Lactobacillus acidophilus induces a slow but more sustained chemokine and cytokine response in naïve foetal enterocytes compared to commensal Escherichia coli
- Equal contributors
1 Center for Biological Sequence Analysis, Department of Systems Biology, Technical University of Denmark, 2800 Kgs. Lyngby, Denmark
2 Department of Basic Sciences and Environment, Faculty of Life Sciences, University of Copenhagen, 1870 Frederiksberg, Denmark
3 Department of Toxicology and Risk Assessment and Department of Microbiology, National Food Institute, Technical University of Denmark, 2860 Mørkhøj, Denmark
BMC Immunology 2010, 11:2 doi:10.1186/1471-2172-11-2Published: 19 January 2010
The first exposure to microorganisms at mucosal surfaces is critical for immune maturation and gut health. Facultative anaerobic bacteria are the first to colonise the infant gut, and the impact of these bacteria on intestinal epithelial cells (IEC) may be determinant for how the immune system subsequently tolerates gut bacteria.
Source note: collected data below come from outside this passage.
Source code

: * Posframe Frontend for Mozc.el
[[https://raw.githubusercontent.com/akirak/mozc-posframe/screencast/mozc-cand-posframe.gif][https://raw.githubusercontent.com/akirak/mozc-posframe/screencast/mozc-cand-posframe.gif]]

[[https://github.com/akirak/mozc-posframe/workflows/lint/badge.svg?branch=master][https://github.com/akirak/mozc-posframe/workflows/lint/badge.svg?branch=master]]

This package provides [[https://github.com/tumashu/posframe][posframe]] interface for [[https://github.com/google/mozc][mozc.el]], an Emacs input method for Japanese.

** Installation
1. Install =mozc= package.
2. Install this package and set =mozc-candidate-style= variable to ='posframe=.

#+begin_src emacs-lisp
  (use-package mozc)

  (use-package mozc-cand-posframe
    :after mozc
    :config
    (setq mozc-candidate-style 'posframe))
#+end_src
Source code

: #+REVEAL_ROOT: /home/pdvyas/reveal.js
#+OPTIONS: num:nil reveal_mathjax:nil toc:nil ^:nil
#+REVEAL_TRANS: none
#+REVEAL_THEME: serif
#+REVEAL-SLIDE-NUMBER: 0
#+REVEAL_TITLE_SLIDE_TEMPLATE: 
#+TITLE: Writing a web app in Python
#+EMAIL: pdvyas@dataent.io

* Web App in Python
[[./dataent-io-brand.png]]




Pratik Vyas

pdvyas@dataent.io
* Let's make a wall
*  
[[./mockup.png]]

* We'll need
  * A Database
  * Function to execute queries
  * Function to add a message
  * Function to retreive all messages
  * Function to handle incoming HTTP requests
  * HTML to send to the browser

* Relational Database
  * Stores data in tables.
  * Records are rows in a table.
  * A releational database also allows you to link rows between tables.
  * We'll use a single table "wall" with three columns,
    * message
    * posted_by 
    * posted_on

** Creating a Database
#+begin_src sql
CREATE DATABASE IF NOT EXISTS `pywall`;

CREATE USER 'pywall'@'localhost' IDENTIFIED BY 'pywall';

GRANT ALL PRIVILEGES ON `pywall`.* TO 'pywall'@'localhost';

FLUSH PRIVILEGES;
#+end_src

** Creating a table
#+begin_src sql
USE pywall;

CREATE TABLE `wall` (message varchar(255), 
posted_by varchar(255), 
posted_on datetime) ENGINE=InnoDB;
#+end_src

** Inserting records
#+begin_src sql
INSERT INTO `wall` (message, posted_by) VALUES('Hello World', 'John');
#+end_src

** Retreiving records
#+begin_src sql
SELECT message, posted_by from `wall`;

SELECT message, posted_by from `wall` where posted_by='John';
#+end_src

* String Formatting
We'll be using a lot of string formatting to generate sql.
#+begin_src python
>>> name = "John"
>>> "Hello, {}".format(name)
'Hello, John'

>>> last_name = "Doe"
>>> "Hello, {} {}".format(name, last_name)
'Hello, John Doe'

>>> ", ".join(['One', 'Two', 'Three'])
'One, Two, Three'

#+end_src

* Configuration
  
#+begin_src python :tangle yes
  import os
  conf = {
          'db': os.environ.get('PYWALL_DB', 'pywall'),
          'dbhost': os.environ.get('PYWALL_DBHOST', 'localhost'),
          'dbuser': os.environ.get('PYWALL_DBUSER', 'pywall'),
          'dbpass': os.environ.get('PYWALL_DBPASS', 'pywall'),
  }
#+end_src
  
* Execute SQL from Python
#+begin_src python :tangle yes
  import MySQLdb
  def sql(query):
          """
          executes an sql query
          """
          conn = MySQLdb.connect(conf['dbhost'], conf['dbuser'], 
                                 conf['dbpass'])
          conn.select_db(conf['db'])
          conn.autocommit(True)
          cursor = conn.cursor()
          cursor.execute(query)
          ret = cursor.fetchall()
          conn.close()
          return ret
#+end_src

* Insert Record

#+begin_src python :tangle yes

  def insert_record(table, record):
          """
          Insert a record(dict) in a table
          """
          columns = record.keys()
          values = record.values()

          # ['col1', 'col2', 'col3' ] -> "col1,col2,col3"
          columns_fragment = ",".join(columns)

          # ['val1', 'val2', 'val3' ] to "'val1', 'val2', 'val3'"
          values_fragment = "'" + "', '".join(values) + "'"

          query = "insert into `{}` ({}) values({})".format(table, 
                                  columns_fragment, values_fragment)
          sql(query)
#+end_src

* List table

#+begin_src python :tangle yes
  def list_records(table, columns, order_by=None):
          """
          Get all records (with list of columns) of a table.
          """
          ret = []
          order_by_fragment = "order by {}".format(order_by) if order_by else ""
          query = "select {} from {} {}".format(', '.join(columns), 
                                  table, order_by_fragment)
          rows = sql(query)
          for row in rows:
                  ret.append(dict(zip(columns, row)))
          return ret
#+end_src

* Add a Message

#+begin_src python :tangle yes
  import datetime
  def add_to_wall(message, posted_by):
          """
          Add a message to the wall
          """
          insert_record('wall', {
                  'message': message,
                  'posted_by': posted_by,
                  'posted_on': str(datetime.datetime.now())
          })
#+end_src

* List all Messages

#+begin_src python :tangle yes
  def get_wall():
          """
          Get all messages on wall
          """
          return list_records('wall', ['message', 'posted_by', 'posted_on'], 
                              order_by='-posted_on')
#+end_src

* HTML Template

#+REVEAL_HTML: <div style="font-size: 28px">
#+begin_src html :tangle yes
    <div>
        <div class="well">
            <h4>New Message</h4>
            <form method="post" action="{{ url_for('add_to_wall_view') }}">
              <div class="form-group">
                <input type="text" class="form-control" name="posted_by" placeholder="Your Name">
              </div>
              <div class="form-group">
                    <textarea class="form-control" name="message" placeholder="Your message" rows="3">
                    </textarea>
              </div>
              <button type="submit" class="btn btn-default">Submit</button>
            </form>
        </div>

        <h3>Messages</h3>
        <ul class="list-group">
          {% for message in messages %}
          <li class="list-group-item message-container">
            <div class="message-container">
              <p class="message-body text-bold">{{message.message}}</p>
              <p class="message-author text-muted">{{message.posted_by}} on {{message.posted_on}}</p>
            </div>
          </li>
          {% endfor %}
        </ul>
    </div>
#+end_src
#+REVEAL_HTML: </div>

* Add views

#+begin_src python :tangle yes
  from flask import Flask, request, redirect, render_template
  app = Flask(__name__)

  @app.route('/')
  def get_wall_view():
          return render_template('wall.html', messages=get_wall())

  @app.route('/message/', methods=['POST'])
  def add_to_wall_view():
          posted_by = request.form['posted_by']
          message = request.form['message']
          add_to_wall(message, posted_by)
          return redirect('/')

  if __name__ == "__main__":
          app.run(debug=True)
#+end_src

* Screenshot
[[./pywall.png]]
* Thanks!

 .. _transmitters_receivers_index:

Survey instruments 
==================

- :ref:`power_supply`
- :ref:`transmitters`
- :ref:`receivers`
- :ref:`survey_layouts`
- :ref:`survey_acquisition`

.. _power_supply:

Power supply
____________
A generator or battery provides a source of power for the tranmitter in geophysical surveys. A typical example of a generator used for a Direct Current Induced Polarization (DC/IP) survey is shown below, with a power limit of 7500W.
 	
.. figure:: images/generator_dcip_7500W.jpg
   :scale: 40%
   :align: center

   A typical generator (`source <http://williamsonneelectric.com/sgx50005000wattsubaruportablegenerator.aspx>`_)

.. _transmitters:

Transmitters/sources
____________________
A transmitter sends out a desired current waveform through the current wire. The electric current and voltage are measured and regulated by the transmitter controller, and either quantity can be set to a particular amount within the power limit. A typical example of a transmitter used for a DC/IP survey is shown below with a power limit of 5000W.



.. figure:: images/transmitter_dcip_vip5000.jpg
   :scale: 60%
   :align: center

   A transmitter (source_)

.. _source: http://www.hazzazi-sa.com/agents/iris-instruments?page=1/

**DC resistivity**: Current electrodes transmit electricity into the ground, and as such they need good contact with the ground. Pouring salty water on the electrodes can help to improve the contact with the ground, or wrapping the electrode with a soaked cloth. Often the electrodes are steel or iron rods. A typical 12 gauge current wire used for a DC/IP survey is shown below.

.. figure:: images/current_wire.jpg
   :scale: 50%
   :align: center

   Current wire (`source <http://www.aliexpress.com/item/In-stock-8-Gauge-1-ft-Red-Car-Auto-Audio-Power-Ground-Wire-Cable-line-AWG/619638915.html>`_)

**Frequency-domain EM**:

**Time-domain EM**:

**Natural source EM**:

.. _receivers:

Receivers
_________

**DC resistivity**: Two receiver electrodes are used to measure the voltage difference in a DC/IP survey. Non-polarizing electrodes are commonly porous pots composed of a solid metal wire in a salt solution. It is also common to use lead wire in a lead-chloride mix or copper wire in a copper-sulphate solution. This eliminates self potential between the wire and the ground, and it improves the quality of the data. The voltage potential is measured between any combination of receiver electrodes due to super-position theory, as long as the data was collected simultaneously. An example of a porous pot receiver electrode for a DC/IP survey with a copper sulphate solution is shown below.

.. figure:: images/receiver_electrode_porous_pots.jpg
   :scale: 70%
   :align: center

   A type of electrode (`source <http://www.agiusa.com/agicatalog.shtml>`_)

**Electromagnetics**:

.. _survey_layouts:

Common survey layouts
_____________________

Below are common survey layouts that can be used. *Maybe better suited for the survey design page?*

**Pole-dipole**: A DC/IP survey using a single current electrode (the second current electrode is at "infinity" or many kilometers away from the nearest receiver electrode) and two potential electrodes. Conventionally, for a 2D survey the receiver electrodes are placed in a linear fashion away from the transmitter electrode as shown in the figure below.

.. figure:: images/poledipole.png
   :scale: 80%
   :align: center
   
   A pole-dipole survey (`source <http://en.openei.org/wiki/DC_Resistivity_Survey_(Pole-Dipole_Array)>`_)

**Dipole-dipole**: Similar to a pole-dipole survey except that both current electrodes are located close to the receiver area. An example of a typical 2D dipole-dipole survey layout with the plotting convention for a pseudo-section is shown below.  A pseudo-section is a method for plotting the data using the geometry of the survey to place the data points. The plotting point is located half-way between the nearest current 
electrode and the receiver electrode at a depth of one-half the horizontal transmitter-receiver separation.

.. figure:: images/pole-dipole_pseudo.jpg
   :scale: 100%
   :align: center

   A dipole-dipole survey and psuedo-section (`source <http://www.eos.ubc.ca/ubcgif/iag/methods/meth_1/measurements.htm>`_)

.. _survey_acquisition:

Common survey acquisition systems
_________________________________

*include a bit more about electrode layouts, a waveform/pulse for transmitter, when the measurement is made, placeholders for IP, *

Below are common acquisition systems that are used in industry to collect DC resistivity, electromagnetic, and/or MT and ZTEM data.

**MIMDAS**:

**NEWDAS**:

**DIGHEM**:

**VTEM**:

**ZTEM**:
To mirror the influence of the very first bacterial stimuli on infant IEC, we isolated IEC from mouse foetuses at gestational day 19 and from germfree neonates. IEC were stimulated with gut-derived bacteria, Gram-negative Escherichia coli Nissle and Gram-positive Lactobacillus acidophilus NCFM, and expression of genes important for immune regulation was measured together with cytokine production. E. coli Nissle and L. acidophilus NCFM strongly induced chemokines and cytokines, but with different kinetics, and only E. coli Nissle induced down-regulation of Toll-like receptor 4 and up-regulation of Toll-like receptor 2. The sensitivity to stimulation was similar before and after birth in germ-free IEC, although Toll-like receptor 2 expression was higher before birth than immediately after.
In conclusion, IEC isolated before gut colonisation occurs at birth, are highly responsive to stimulation with gut commensals, with L. acidophilus NCFM inducing a slower, but more sustained response than E. coli Nissle. E. coli may induce intestinal tolerance through very rapid up-regulation of chemokine and cytokine genes and down-regulation of Toll-like receptor 4, while regulating also responsiveness to Gram-positive bacteria.